Die Annexion der Krim und der Krieg im Donbas im Jahr 2014 – und insbesondere der russische Angriff auf die Ukraine im Jahr 2022 – haben die Einstellung der Ukrainer grundlegend verändert. Selbst Ukrainer und ethnische Russen aus Regionen, die zuvor als prorussisch galten, kämpfen heute an der Front gegen Russland für eine unabhängige Ukraine; es gibt keine Anzeichen für massenhafte Überläufe. Dies steht in krassem Gegensatz z.B. zur Situation der Tschechen und Slowaken im 1WK, als sich ganze Regimenter Russland ergaben. Meiner Ansicht nach ist dies der ultimative Beweis für die Loyalität der Soldaten. Ich persönlich hatte zu Kriegsbeginn mit solchen Überläufen gerechnet, doch nichts dergleichen geschah.


Wann war Bandera vor dem Krieg in der Ukraine außerhalb vom äußeren Westen beliebt? Wenn Selenskyj jetzt auf diesen Zug aufspringt, dann gibt er doch denen Argumente, die meinen in der Ukraine würde ein Kampf gegen Nazis geführt werden. Das ist vollkommen diametral bspw. zu Kroatien, wo der lächerliche Za Dom Spremni-Trend der irgendwann in offener Verherrlichung der Ustasa mündete (wo auch sonst), von der Politik nie gewollt und bagatellisiert wurde und wird, auch wenn ein paar bedenkliche Persönlichkeiten dort ihre Straßen haben. Gibt es in der Ukraine wirklich nicht die Möglichkeit sich (zumindest deklarativ) auf den Antifaschismus im 2. Weltkrieg oder irgendwas anderes zu berufen, statt auf das wohl Schlimmste und Verbscheuungswürdigste des vorherigen Jahrhunderts?

Sie haben keine anderen Helden, die einen derart selbstlosen und kompromisslosen Kampf für die Unabhängigkeit der Ukraine gegen Russland geführt haben wie die OUN/UPA, die noch 10 Jahre nach 1945 in den ukrainischen Wäldern gegen sowjetische Truppen kämpften. Die anderen Kandidaten, die als Grundlage für einen nationalen Mythos von Unabhängigkeitskämpfern dienen könnten – Chmelnyzkyj, Masepa, Petljura oder Skoropadskyj –, schlossen Bündnisse mit Polen, Schweden, Russland, den Krimtataren; sie opferten Gebiete, wie Petljura, oder ließen Besatzer ins Land, wie Skoropadskyj.

Was die "Antifaschisten" betrifft, so kämpften sie in der Ukraine faktisch für den Sieg der UdSSR – das heißt gegen die ukrainische Unabhängigkeit und für die Wiederherstellung des Sowjetregimes. Angesichts der Wahl zwischen zwei Übeln – und eine dritte Option gab es nicht – entschieden sie sich für das, was sie für das kleinere Übel hielten. Sie hatten ausserdeme dieselben Feinde wie Nazi-Deutschland: Russland, Polen, die Juden und die Kommunisten. Unter deutscher Herrschaft hofften sie, zumindest einen Protektoratsstatus ähnlich dem der Slowakei zu erlangen; ein Sieg Sowjetrusslands hingegen hätte die Eingliederung der Ukrainer in das „dreieinige russische Volk“ bedeutet, ohne jede Hoffnung auf Unabhängigkeit für ihr Land und mit der Aussicht auf eine vollständige Russifizierung in der Zukunft.

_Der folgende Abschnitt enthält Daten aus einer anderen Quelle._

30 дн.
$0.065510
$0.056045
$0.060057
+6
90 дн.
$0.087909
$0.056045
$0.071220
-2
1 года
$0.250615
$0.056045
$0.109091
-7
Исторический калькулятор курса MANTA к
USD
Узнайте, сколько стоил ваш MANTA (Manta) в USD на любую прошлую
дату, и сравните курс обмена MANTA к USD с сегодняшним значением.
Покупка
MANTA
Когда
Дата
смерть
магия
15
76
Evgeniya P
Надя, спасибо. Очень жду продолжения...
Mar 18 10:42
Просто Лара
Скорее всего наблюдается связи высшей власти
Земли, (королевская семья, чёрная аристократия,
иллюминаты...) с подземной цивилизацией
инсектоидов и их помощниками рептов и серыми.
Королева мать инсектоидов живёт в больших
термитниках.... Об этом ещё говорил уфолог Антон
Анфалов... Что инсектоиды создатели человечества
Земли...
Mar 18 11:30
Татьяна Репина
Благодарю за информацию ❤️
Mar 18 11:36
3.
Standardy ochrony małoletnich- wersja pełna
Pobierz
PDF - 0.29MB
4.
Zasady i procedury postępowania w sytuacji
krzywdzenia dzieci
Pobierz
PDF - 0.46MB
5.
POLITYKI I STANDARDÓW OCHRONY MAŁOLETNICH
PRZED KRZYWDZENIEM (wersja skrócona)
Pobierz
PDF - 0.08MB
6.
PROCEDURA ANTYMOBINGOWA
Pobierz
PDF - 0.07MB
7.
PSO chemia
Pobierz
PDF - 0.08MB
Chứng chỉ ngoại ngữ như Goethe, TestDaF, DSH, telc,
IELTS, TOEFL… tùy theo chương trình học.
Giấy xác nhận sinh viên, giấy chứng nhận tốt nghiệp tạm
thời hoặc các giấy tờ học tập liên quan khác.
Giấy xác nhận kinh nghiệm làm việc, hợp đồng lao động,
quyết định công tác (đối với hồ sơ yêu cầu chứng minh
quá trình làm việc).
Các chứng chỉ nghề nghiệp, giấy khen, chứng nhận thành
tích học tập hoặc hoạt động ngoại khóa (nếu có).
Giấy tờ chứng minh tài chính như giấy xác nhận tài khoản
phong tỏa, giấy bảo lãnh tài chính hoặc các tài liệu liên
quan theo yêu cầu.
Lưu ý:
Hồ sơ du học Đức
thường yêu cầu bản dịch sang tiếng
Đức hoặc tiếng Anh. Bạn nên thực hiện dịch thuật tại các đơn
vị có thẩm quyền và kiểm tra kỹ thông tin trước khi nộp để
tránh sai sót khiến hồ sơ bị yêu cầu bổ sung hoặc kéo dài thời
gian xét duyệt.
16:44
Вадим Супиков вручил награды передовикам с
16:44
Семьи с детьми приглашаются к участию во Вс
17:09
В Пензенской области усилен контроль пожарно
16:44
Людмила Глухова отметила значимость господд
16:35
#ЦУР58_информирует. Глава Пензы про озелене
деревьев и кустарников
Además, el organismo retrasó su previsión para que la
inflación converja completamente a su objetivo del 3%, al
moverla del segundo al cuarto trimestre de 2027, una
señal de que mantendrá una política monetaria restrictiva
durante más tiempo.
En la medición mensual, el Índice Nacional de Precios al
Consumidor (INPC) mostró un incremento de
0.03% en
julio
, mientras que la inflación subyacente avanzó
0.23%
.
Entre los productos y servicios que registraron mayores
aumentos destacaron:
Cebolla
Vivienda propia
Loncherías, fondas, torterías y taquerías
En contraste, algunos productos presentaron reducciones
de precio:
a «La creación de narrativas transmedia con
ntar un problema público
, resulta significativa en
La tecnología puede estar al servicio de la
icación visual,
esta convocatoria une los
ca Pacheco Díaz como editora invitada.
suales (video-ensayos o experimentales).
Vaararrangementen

Die Annexion der Krim und der Krieg im Donbas im Jahr 2014, gefolgt von der russischen Aggression im Jahr 2022, bestätigten mMn für viele Ukrainer, was die „Banderisten“ achtzig Jahre zuvor über Russland sagten: dass Russland – ungeachtet seiner Regierungsform – stets versuchen würde, die Ukraine zu unterwerfen, und dass die Unabhängigkeit nur durch einen bewaffneten Kampf errungen werden könne. Eine wesentliche Rolle spielte auch, als sie sahen, wie sich das Leben im Donbass nach 2014 und in den besetzten Gebieten nach dem Einmarsch Russlands 2022 entwickelt hatte, und ein solches Schicksal für sich selbst wollen sie nicht.